### Page

────

2008-11-23 Thread fire jotawski
On Thu, Nov 6, 2008 at 9:59 PM, Lowell Gilbert <
[EMAIL PROTECTED]> wrote:

> "fire jotawski" <[EMAIL PROTECTED]> writes:
>
> > i have my small box, 10.3.1.25 ip,  that cvsup-ed files from repository
> into
> > it.  it use cvs-supfile in /usr/share/examples/cvsup/ to collect files.
> > now that i want my other machine to cvsup 6.2-release source files from
> the
> > one mentioned above.
> >
> > my  trial was
> >
> > cvsupd -b /var/db -c sup
> >
> > for box, 10.3.1.25 ip,  and for other machine
> >
> > cvsup -g -L 2 -h 10.3.1.25 sup-file
> >
> > what i got was  'Server message: Unknown collection "src-all" ' message.
> > and later on
> >
> > Running
> > Skipping collection src-all/cvs
> > Skipping collection doc-all/cvs
> > Shutting down connection to server
> > Finished successfully
> >
> > very strange indeed.
> >
> > any helps and hints in setting cvsup server would highly be appreciated.
>
> To run cvsupd, you need the whole cvs tree for the collections you're
> handling, not just the checked-out files.

────

### Material provided
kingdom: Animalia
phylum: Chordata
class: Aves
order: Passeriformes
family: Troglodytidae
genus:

────

### Problem set
1: Write out the part of the cvsup thread from "2008-11-23 Thread fire" up to and including "to collect files.".
2: In the cvsup thread, list each output line the poster shows after the words "and later on".
3: Proceed with the cvsup thread from the point where its text stops.
The records have no connection to the cvsup thread.

### Answers provided
1:
2008-11-23 Thread fire jotawski
On Thu, Nov 6, 2008 at 9:59 PM, Lowell Gilbert <
[EMAIL PROTECTED]> wrote:

> "fire jotawski" <[EMAIL PROTECTED]> writes:
>
> > i have my small box, 10.3.1.25 ip,  that cvsup-ed files from repository
> into
> > it.  it use cvs-supfile in /usr/share/examples/cvsup/ to collect files.

2:
- Running
- Skipping collection src-all/cvs
- Skipping collection doc-all/cvs
- Shutting down connection to server
- Finished successfully

3:
>
> Assuming these machines are attached by a protected network, a better
> approach (easier, anyway) would probably be to cvsup the changes to
> just one machine, then NFS-mount that machine's ports tree from the
> other machine.
>
> --
> Lowell Gilbert, embedded/networking software engineer, Boston area
>
> http://be-well.ilk.org/~lowell/
>


thanks indeed and apologized me for postponing answer to all of postings.
what about cvs then.  i did  this

cvs -d /home/ncvs checkout ports

and i got some thing quite similar to ports tree indeed.

thanks in advance for any informations

rgds,
psr


-- 
 ??
? ?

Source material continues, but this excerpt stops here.